Just a few days ago, I wrote about how my search to connect my grandmother’s friends, rumored to be relatives, led me in a different direction. It helped me discover previously unknown-to-me cousins.
This was a result of two-pronged research. I was researching my grandmother’s friend’s family to try to find a connection while also looking at my known relatives, immigrants from Lithuania, to see if there was a path I hadn’t traveled. While I was researching the friend’s family, I took note of the home addresses I found in the Brooklyn city directories on Ancestry.com.
I periodically look through the hard copy records I’ve ordered received from various record keeping agencies, like the New York City Department of Records and the National Archives. In looking at my great grandmother’s naturalization documents, I noticed the address listed for one of the witnesses matched the address I had found just a few days earlier. The naturalization was witnessed in 1938, so I decided to try the 1940 U.S. Federal Census to see if more family information would lead me to some new clues.

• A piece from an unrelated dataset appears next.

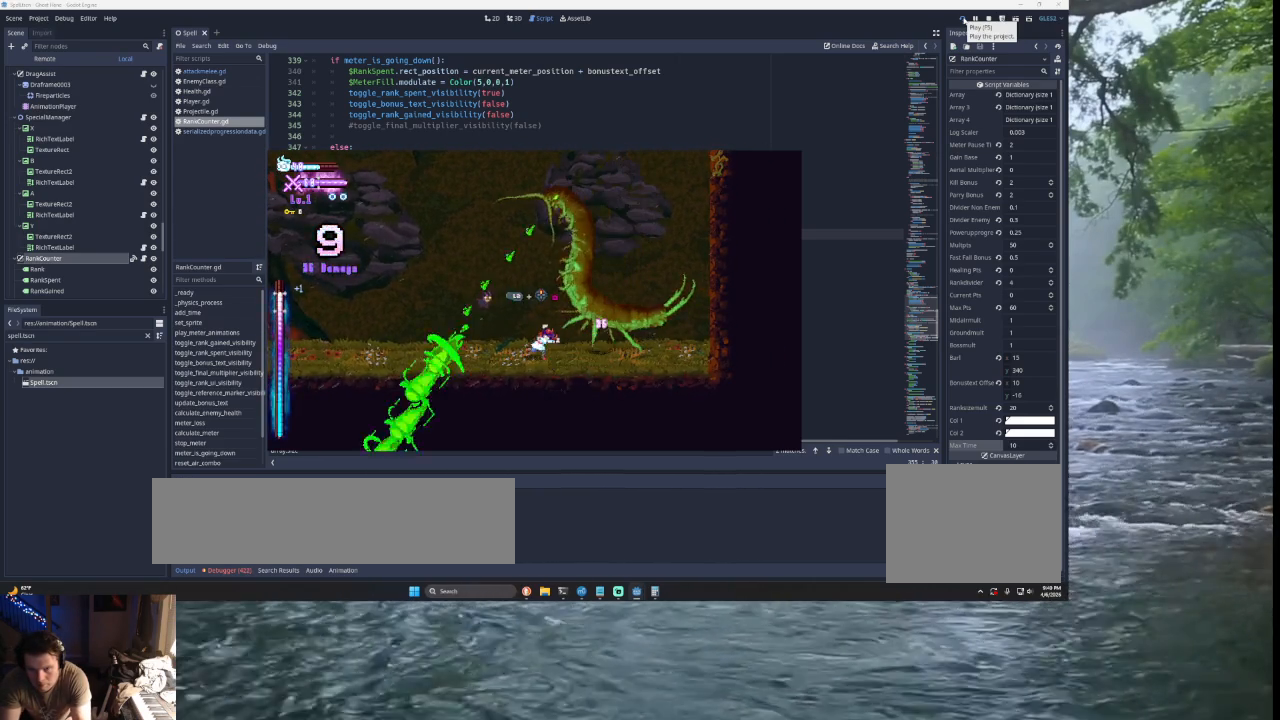
{"buttons": [], "left_stick": "right", "right_stick": "center", "events": [[100, "SQUARE", "down"], [267, "SQUARE", "up"], [500, "left_stick", "right"]]}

Visiting the Steve Morse website, I used the Enumeration District finder for the 1940 Census to pull up the images from Ancestry.com’s database. About three quarters of the way through the images, I found the address of my grandmother’s friend, and living there was the witness, Jennie Cohen. If the name weren’t so common, I could have just searched the index, but with several hundred Jennie Cohens in Brooklyn in 1940, that tactic wouldn’t have helped me reach the result nearly as quickly as browsing through the images in search of the address.
Tracing this family back from 1940 through Federal and New York State Censuses, I saw the Cohens lived with or near the Ratzkens from about the time Sheina arrived in the United States. I mused the other day whether the Jenny Libynsky living with Frank Ratzken as a boarder in 1910 would be Sheina Mikhlia Lipianski, and I am now all but certain that this is the case. Sheina, or Jenny, married Israel Cohen in 1915, and I’ve already ordered the marriage certificate from the New York Department of Records for more confirmation. Their daughter, Bernice, is my grandmother’s friend we have suspected to be a relative.
My great grandmother’s naturalization documentation made sense: her two witnesses were her husband and her sister.
This is a good reminder that all the details on records are important, even witnesses and their addresses.